Task objective - Write out the lines below word for word, leaving out the pictures.
-------------------------
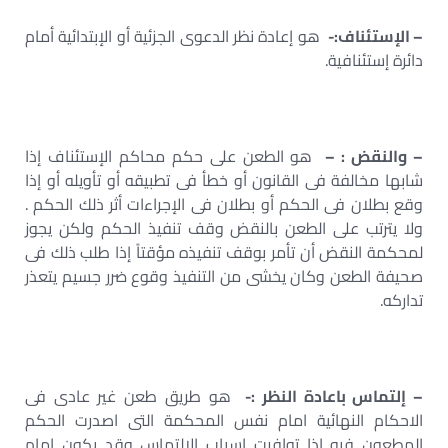
– الإستئناف:-
هو إعادة نظر الدعوى الجزئية أو الإبتدائية أمام
دائرة إستئنافية.
– والنقض : –
هو الطعن على حكم محاكم الإستئناف إذا
شابها مخالفة فى القانون أو خطأ فى تطبيقه أو تأويله أو إذا
وقع بطلان فى الحكم أو بطلان فى الإجراءات أثر ذلك الحكم .
ولا يترتب على الطعن بالنقض وقف تنفيذ الحكم ولكن يجوز
لمحكمة النقض أن تأمر بوقف تنفيذه مؤقتاً إذا طلب ذلك فى
صحيفة الطعن وكان يخشى من التنفيذ وقوع ضرر جسيم يتعذر
تداركه.
– إلتماس باعادة النظر :-
هو طريق طعن غير عادى فى
الاحكام النهائية امام نفس المحكمة التى اصدرت الحكم
المطعون فيه اذا توافرت اسباب الالتماس وقد يكون امام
-------------------------
Answer to the problem -
– الإستئناف:-
هو إعادة نظر الدعوى الجزئية أو الإبتدائية أمام
دائرة إستئنافية.
– والنقض : –
هو الطعن على حكم محاكم الإستئناف إذا
شابها مخالفة فى القانون أو خطأ فى تطبيقه أو تأويله أو إذا
وقع بطلان فى الحكم أو بطلان فى الإجراءات أثر ذلك الحكم .
ولا يترتب على الطعن بالنقض وقف تنفيذ الحكم ولكن يجوز
لمحكمة النقض أن تأمر بوقف تنفيذه مؤقتاً إذا طلب ذلك فى
صحيفة الطعن وكان يخشى من التنفيذ وقوع ضرر جسيم يتعذر
تداركه.
– إلتماس باعادة النظر :-
هو طريق طعن غير عادى فى
الاحكام النهائية امام نفس المحكمة التى اصدرت الحكم
المطعون فيه اذا توافرت اسباب الالتماس وقد يكون امام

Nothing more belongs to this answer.